- _About this exercise_:
Among the lines listed below, count those that include the string "camera", and state only the count.

[Spatial grounding data]

↓↓↓

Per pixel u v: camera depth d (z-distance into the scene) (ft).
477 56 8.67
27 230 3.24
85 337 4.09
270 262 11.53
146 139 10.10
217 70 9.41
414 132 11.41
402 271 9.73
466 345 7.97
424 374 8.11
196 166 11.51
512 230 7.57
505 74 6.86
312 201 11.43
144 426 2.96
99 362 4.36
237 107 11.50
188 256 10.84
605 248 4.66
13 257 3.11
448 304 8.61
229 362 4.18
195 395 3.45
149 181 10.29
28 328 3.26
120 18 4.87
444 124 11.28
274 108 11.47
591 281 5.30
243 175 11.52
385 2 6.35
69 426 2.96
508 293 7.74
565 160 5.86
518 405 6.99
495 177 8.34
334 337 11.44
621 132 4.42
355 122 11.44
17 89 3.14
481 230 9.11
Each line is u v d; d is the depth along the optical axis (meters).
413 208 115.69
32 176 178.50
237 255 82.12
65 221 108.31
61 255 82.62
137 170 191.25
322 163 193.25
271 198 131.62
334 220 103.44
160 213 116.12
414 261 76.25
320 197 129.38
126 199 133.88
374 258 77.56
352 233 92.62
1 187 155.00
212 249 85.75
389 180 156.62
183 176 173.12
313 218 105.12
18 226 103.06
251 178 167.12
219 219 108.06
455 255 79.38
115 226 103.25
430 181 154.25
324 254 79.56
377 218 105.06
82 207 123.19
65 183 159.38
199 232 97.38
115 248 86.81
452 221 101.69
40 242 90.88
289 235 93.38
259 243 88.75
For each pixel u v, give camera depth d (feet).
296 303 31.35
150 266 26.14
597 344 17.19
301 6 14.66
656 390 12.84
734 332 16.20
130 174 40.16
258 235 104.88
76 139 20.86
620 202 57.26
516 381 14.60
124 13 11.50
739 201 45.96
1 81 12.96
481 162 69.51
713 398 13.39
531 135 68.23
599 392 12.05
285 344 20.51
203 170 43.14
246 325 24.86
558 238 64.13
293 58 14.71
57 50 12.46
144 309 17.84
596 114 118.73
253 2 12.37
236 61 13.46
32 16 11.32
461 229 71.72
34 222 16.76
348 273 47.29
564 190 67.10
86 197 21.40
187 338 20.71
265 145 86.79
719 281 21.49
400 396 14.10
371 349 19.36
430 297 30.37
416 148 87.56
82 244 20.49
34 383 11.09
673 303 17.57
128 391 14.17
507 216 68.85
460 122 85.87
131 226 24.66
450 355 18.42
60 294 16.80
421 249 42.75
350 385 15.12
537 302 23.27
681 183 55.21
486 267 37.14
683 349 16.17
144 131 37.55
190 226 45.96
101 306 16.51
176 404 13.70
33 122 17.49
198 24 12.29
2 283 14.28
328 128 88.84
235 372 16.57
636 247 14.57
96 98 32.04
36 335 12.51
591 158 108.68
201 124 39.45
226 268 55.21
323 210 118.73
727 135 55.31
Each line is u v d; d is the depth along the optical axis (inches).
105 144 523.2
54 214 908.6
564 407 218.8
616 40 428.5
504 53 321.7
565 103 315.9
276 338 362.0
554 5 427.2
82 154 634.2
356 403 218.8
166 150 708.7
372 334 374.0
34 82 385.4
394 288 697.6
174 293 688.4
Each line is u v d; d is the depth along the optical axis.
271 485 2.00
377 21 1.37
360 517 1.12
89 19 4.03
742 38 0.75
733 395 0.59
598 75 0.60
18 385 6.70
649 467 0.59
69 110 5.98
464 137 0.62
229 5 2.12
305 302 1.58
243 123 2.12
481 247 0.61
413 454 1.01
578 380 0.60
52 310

↑↑↑

- _Output for this task_:
2